NEW YORK ― Goldman Sachs Group Inc. lowered its forecast for U.S. economic growth in 2011 on signs the recovery in the world’s largest economy lost momentum.

The U.S. will expand 1.5 percent this year, down from a previous forecast of 1.7 percent, Goldman economists in New York including Jan Hatzius said in a note published on Aug. 19. Credit Suisse was also among banks lowering growth forecasts last week.

Federal Reserve surveys showed manufacturing in Philadelphia and New York contracted in August, while a Thomson Reuters/University of Michigan index of consumer sentiment plunged to a three-decade low. Goldman’s change comes amid a monthlong drop in global equities and as Fed Chairman Ben S. Bernanke prepares to speak at the bank’s annual symposium in Jackson Hole, Wyo., this week.

The data “are pointing to even weaker growth ahead,” the economists said. While Bernanke “is likely to be downbeat about recent developments, we expect that he will still argue that the conditions for an acceleration later this year and in 2012 remain in place.”
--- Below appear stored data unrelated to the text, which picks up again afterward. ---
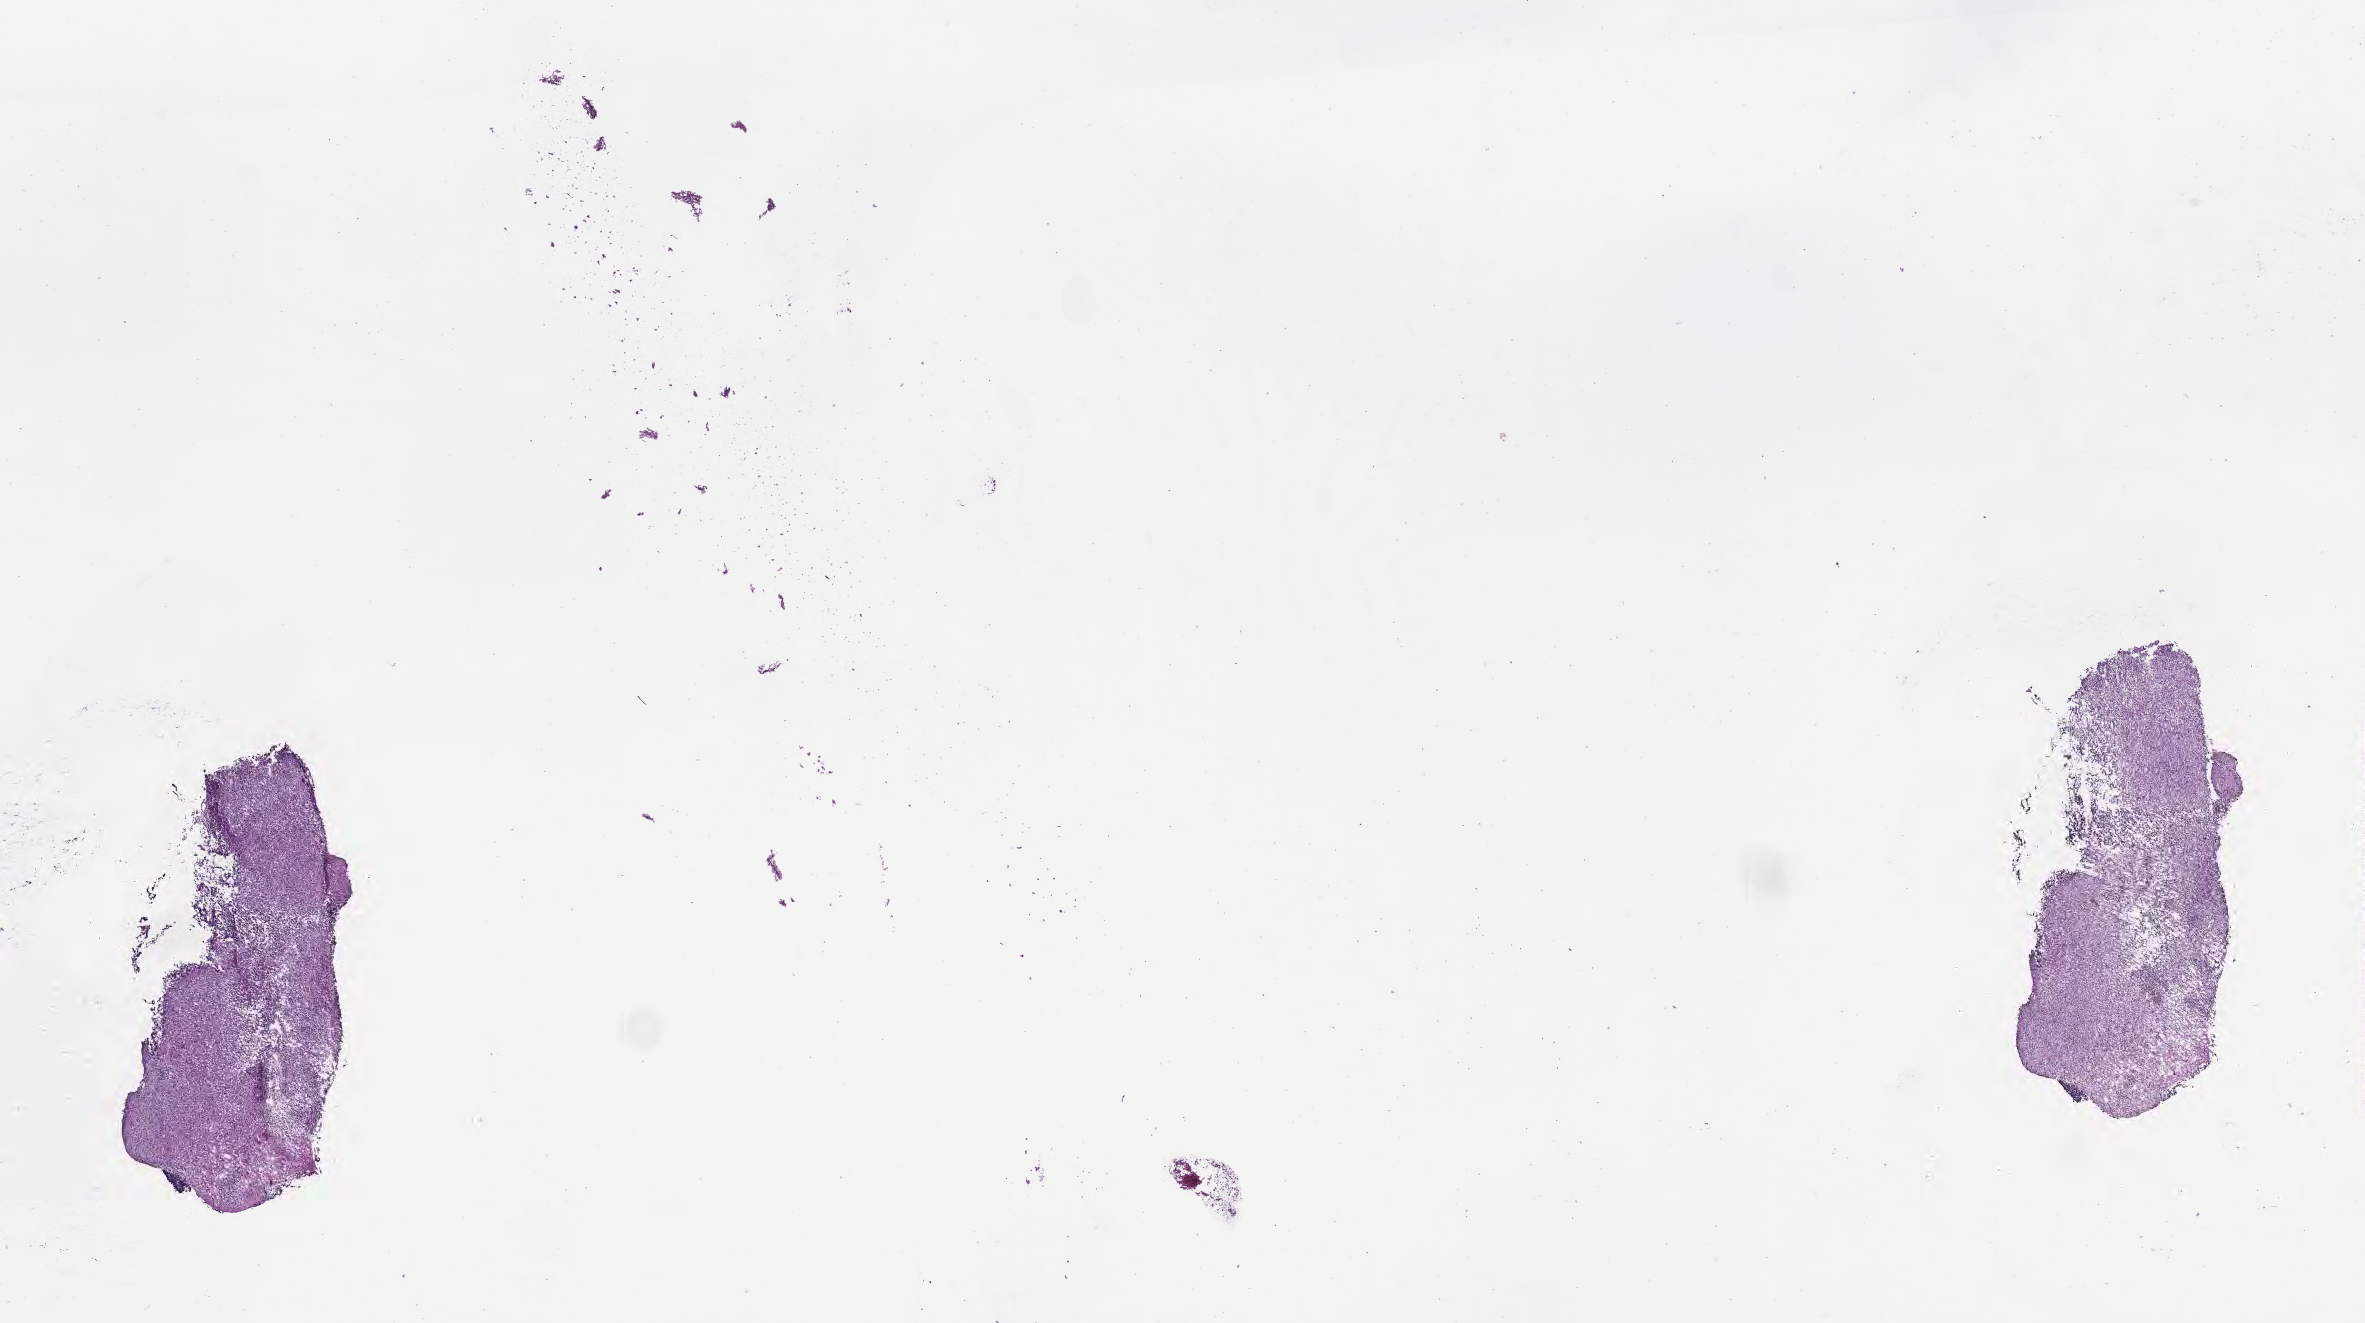
Whole-slide image, hematoxylin and eosin (H&E) stain of tumor tissue from the brain — a low-resolution overview of the entire scanned area, about 19.1 x 10.7 mm; frozen section (OCT-embedded). Female patient, age 66 months (5 years 6 months).
* diagnosis: Medulloblastoma, NOS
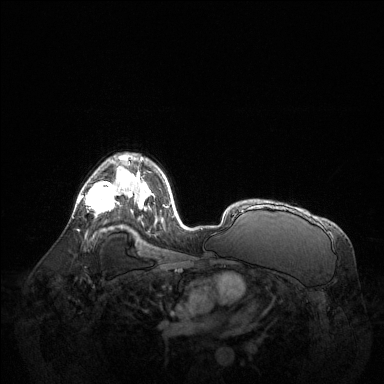
Breast MRI (dynamic contrast-enhanced), one axial slice. Position 89 of 144 along the scan axis. Dynamic contrast-enhanced series, time point 2 of 6 at this slice position (early post-contrast). 1.5 T. TE 1.6 ms, TR 4.6 ms. 1.2 mm slice thickness. 384 × 384 image matrix, field of view 400 × 400 mm. Female patient.
Annotated regions visible in this slice (semi-automatically segmented with operator editing):
- enhancing-tissue mask used for the functional tumour volume (all voxels passing the contrast-enhancement thresholds inside the analysis volume; usually the tumour): bounding box <78,166,122,213> (left, top, right, bottom; pixels)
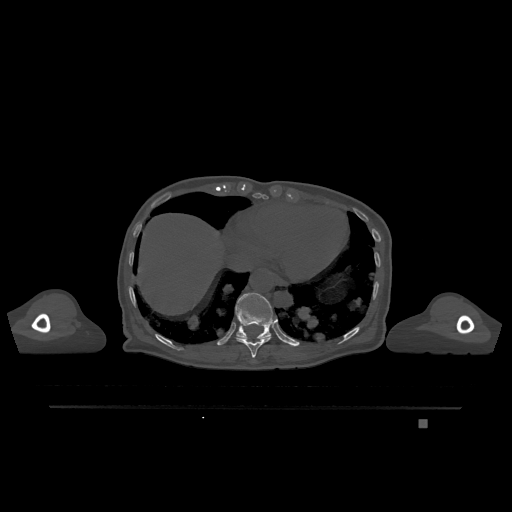
CT including the spine, one axial slice. Bone window (W 1800 / L 400 HU). 512 × 512 image matrix. Female patient, age 74 years. Case-level facts recorded for this patient, not image findings: primary cancer: lung; vertebrae with lytic lesions (as recorded): T1, T4, T5, T6, L4, L5.
Annotated regions visible in this slice (semi-automatic segmentation, software-assisted and operator-edited):
- T10 vertebra: bounding box [x1, y1, x2, y2] px = [236, 337, 271, 358]
- T11 vertebra: [235, 292, 277, 339]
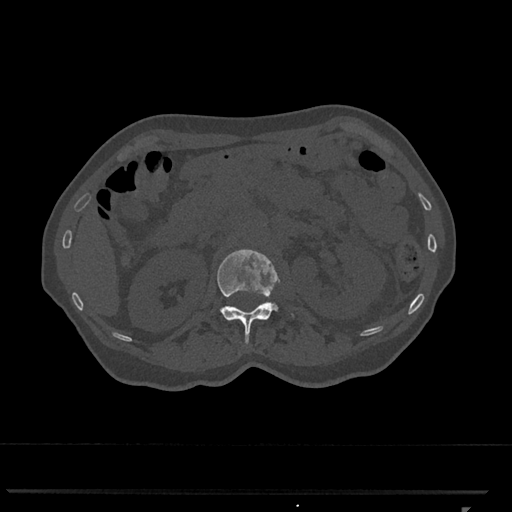
CT including the spine, one axial slice. Position 398 of 793 along the scan axis. Reconstruction kernel Br40s/3. 120 kVp. Bone window (W 1800 / L 400 HU). 0.5 mm slice thickness. 512 × 512 image matrix, field of view 380 × 380 mm. Female patient, age 62 years. From the clinical record (not read from this slice): primary cancer: renal.
Structures marked on this image (semi-automatically segmented with operator editing):
- L1 vertebra: box from (x=217, y=249) to (x=280, y=345) px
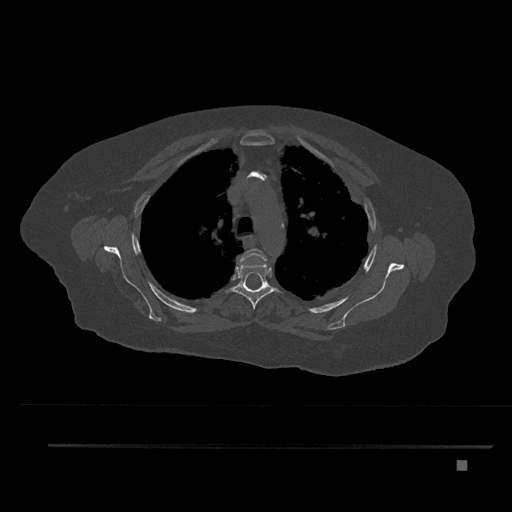
CT including the spine, one axial slice. Position 606 of 797 along the scan axis. Reconstruction kernel Br40s/3. Bone window (W 1800 / L 400 HU). 0.5 mm slice thickness. 512 × 512 image matrix, field of view 437 × 437 mm. Female patient, age 76 years. Case-level facts recorded for this patient, not image findings: primary cancer: lung; vertebrae with lytic lesions (as recorded): T11, L3.
Outlined on this slice (semi-automatically segmented with operator editing):
- T3 vertebra: bounding box (x1, y1, x2, y2) in pixels: (240, 248, 267, 264)
- T4 vertebra: (227, 257, 281, 309)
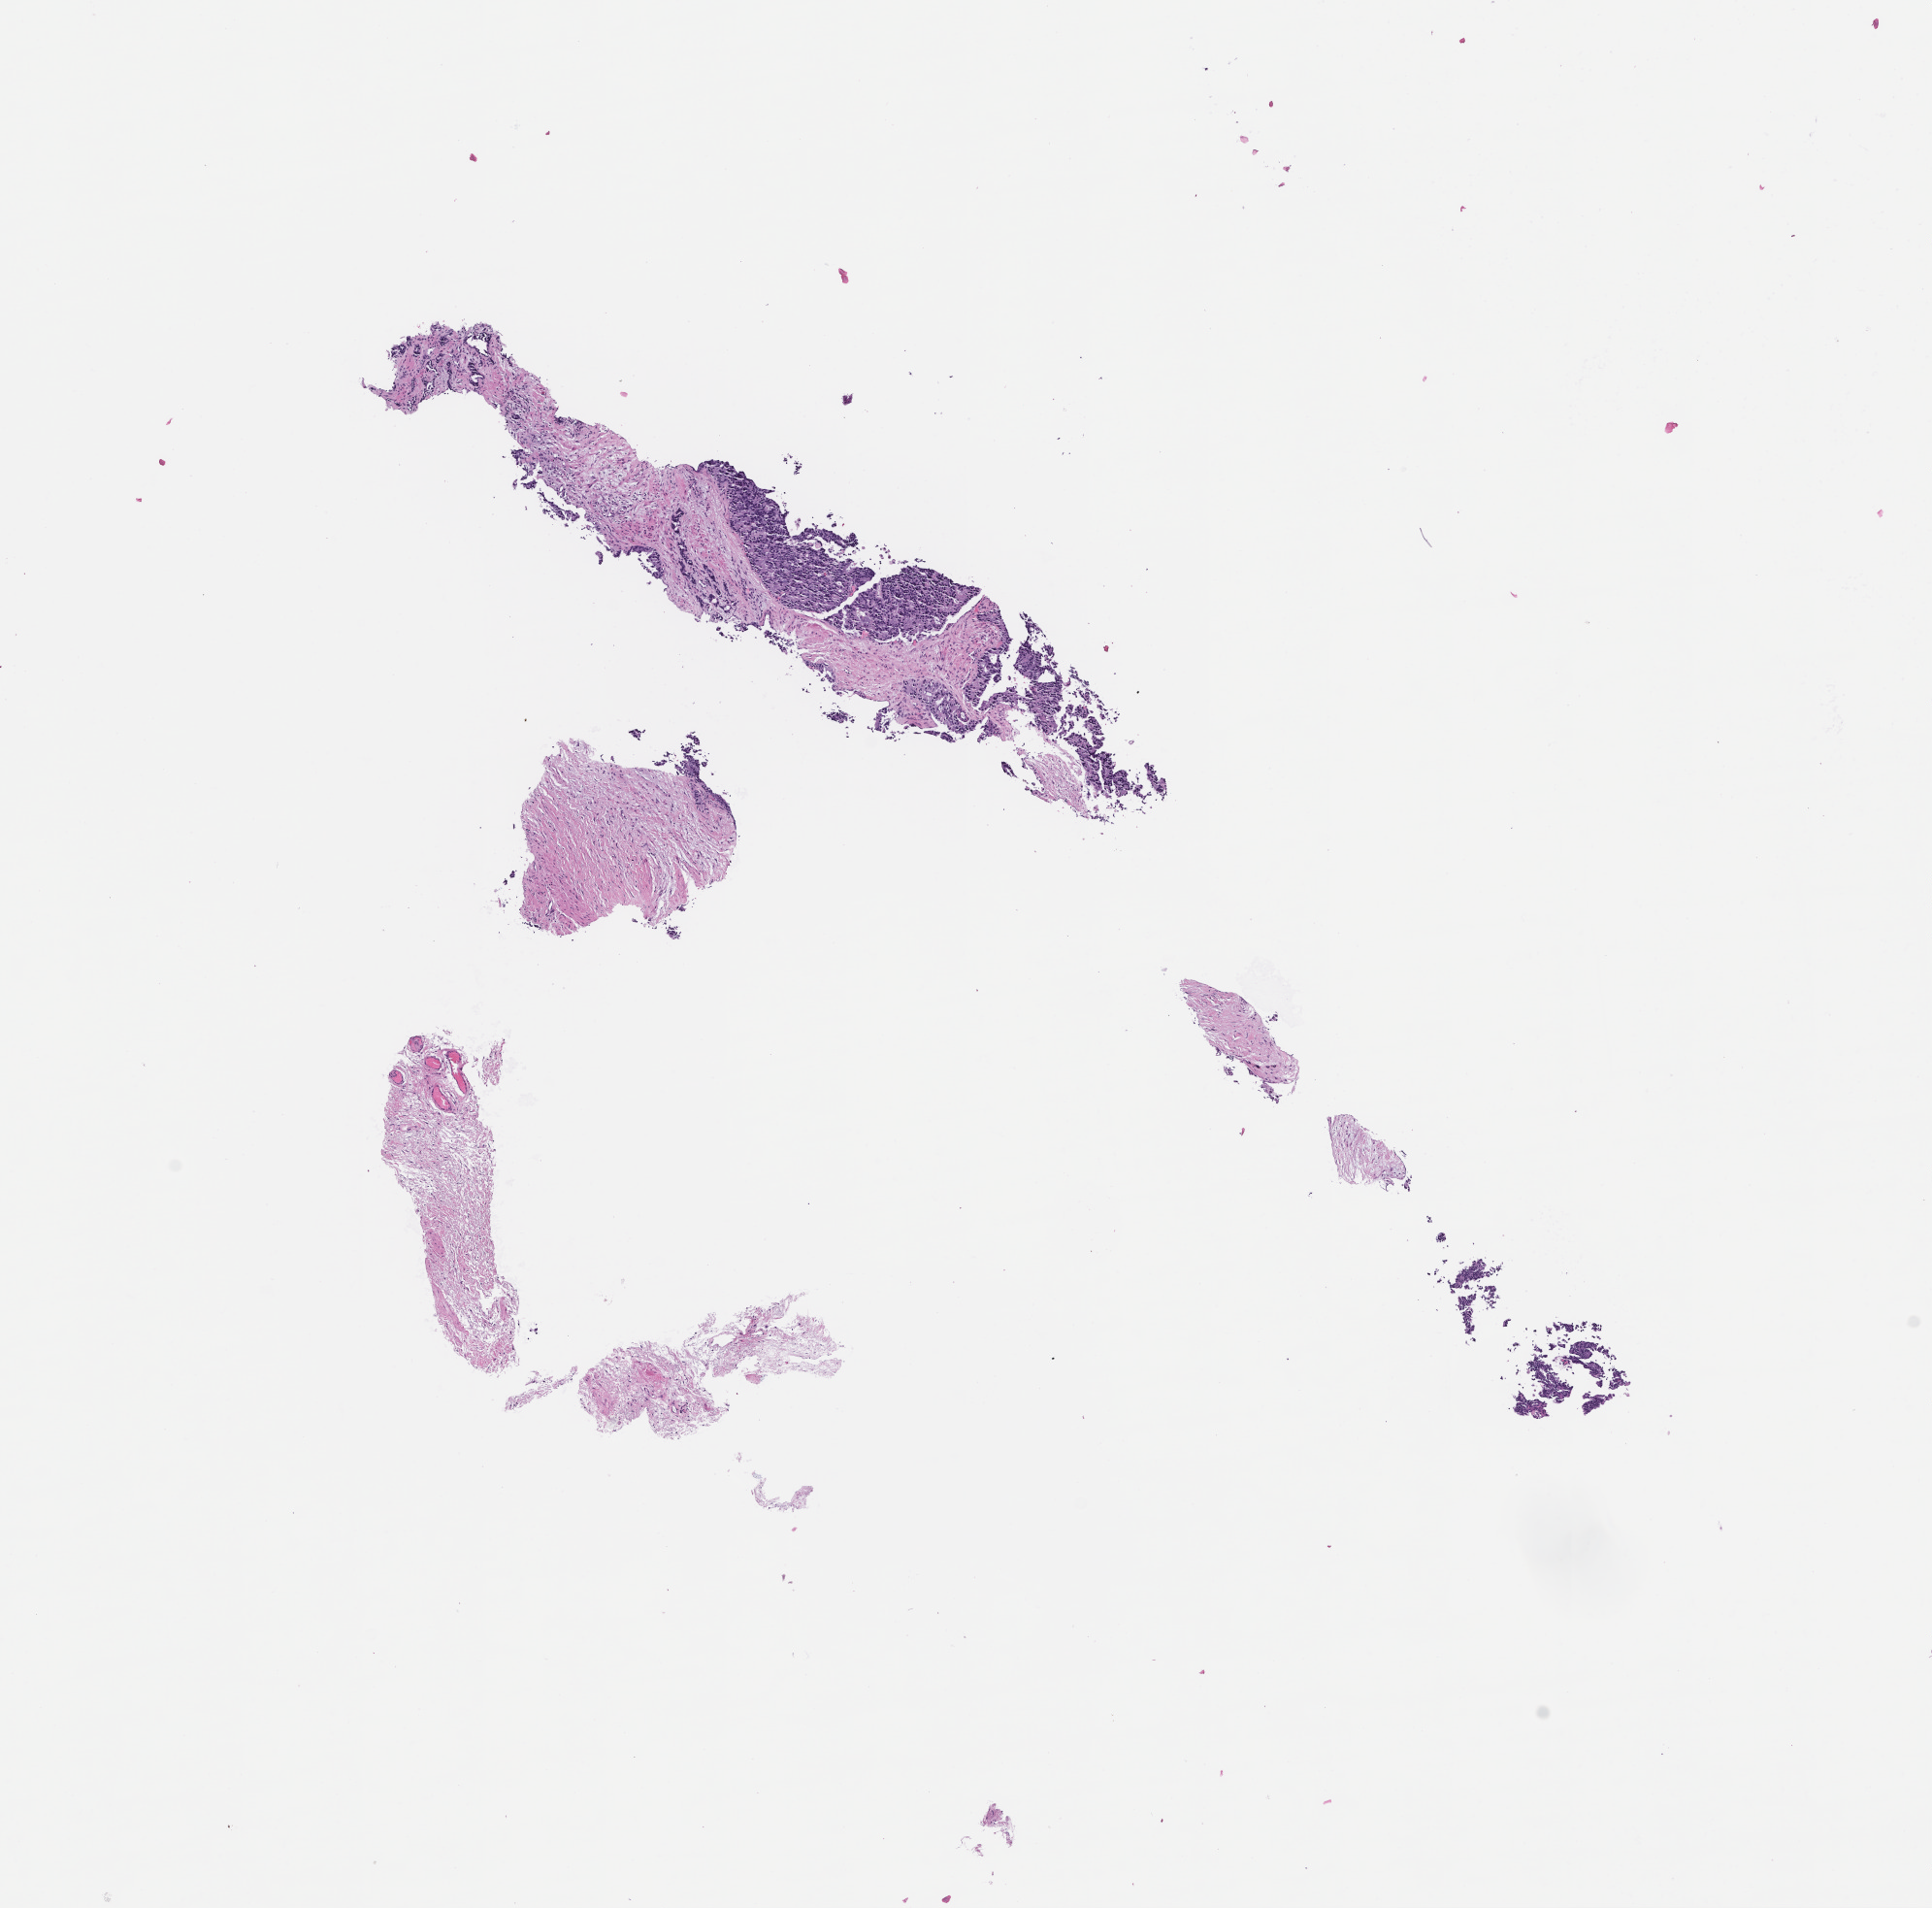
Whole-slide image, H&E stain, shown as a low-resolution overview of the whole scanned area (about 8.0 x 7.9 mm), formalin-fixed, paraffin-embedded (FFPE) tissue, tissue site: prostate, specimen time point: archival tissue. Patient sex: male.
* this section: primary tumor
* diagnosis: Prostate Carcinoma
Goldman forecasts third-quarter growth of 1 percent and a fourth-quarter expansion of 1.5 percent, down from an earlier projection for 2 percent growth in each quarter.

Credit Suisse lowered its forecast for U.S. third-quarter growth to 1.5 percent from from 3.3 percent, and for the fourth quarter to 2.2 percent from 3.1 percent, according to a research note dated Aug. 18. The bank cut its projection for global growth to 3.9 percent in 2011 from 4.1 percent.

JPMorgan Chase & Co. predicts 1 percent growth in U.S. gross domestic product in the fourth quarter, down from an earlier projection of 2.5 percent, the bank said last week. Citigroup Inc. lowered its 2011 growth forecast to 1.6 percent from 1.7 percent.